-- Passage shown start --

# Bitcoin Donations



## Null (Apr 8, 2015)

People have been telling me for a while that they would donate to the forum if they could do so anonymously. I've been a passive proponent of cryptocurrencies for a long time, but I've never bothered to utilize them until this week.

The forum now has a Bitcoin wallet. If you'd like to donate, you can send BTC to this address.

*1KJEgYoSkVqyz5uJ3VGxU9uNZW5PAm6eD6*

If you donate more than 0.08 BTC (as of writing), you are entitled to supporter status. Please include your account name in the comment if you would like credit.


----------



## Mr. 0 (Apr 9, 2015)

May the feds have mercy on you, Null.


----------



## ɐɔᴉlǝƃu∀ (Aug 9, 2017)

I just donated 0.0801 $B... so let's see if you lot good for your word... or just another internet scam.
p.s. lol don't get too hopeful. They were just m₿, hava latte on me...


----------



## Azberg (Jan 28, 2018)

ɐɔᴉlǝƃu∀ said:


> I just donated 0.0801 $B... so let's see if you lot good for your word... or just another internet scam.
> p.s. lol don't get too hopeful. They were just m₿, hava latte on me...


What purse do you use? I can not decide which one I need to choose ... I found this article about multibit and I'm thinking of using it. Or maybe I need to choose another one?


----------



## FormerTexan (Jan 9, 2021)

Null said:


> People have been telling me for a while that they would donate to the forum if they could do so anonymously. I've been a passive proponent of cryptocurrencies for a long time, but I've never bothered to utilize them until this week.
> 
> The forum now has a Bitcoin wallet. If you'd like to donate, you can send BTC to this address.
> 
> ...


Hey, just wondering what I'd need to donate to get supporter status now? I'd like to help out, thanks for any info.


----------



## Massa's Little Buckie (Jan 9, 2021)

FormerTexan said:


> Hey, just wondering what I'd need to donate to get supporter status now? I'd like to help out, thanks for any info.


20 bucks if I'm not mistaken.


----------

-- Passage shown end --
-- Given information start --

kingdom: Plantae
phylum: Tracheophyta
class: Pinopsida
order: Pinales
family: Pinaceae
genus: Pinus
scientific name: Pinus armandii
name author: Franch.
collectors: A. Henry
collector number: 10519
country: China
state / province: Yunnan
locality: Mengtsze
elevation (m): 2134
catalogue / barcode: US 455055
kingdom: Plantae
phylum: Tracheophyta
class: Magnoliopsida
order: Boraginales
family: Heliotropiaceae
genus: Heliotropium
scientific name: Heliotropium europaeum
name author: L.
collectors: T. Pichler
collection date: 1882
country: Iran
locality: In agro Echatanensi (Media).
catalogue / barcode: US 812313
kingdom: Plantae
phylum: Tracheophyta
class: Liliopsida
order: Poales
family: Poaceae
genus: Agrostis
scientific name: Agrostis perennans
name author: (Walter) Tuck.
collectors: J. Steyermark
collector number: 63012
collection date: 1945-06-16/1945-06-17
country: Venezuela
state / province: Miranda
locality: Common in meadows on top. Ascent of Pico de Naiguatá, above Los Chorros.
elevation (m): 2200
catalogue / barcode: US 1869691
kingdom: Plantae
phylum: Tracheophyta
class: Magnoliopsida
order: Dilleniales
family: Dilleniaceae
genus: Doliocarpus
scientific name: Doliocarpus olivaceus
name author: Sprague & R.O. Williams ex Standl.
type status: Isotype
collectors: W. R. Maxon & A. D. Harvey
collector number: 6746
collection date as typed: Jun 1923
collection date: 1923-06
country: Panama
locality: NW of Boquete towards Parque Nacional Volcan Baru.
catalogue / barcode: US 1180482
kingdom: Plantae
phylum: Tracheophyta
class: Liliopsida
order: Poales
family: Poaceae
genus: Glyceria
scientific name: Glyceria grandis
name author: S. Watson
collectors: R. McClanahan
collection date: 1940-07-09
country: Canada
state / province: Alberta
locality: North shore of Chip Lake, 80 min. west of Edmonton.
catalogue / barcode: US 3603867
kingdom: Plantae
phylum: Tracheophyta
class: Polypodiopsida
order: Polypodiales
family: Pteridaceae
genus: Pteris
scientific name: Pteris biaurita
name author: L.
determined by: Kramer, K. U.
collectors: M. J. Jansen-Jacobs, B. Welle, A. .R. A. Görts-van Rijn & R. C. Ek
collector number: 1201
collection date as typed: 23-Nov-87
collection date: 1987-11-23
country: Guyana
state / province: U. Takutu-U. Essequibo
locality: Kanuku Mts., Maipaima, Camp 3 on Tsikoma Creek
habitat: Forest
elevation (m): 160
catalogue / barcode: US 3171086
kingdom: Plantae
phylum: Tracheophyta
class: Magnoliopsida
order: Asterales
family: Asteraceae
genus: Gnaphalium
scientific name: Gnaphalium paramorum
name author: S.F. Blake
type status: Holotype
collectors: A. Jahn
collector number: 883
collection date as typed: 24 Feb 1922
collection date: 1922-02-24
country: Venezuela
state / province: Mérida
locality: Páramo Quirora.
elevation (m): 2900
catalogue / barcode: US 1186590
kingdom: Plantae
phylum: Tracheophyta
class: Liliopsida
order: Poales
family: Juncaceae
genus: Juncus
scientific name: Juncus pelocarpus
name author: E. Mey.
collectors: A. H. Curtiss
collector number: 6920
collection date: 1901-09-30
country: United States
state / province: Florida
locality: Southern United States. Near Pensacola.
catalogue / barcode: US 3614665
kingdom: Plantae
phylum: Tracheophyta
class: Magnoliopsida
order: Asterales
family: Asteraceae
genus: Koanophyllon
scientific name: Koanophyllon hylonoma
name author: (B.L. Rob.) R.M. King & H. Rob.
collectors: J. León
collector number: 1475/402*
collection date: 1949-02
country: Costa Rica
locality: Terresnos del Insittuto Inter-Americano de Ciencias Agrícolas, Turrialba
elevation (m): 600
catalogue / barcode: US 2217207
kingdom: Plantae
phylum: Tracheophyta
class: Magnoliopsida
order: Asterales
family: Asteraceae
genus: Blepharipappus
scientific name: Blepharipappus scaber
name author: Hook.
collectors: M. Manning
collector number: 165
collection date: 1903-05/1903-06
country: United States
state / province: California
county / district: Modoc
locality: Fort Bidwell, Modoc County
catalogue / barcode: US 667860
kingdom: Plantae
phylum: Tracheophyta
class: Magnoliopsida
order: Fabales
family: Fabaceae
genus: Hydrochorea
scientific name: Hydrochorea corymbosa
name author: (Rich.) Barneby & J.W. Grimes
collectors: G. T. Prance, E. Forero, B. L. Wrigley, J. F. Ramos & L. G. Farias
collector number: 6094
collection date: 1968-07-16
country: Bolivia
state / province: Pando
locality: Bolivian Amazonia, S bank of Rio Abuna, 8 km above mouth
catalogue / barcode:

-- Given information end --

[Problem] In the Bitcoin donations thread above, copy the part starting at "## Null (Apr" and ending at "would like credit.", substituting "site" for "forum" throughout.

[Exercise result]
## Null (Apr 8, 2015)

People have been telling me for a while that they would donate to the site if they could do so anonymously. I've been a passive proponent of cryptocurrencies for a long time, but I've never bothered to utilize them until this week.

The site now has a Bitcoin wallet. If you'd like to donate, you can send BTC to this address.

*1KJEgYoSkVqyz5uJ3VGxU9uNZW5PAm6eD6*

If you donate more than 0.08 BTC (as of writing), you are entitled to supporter status. Please include your account name in the comment if you would like credit.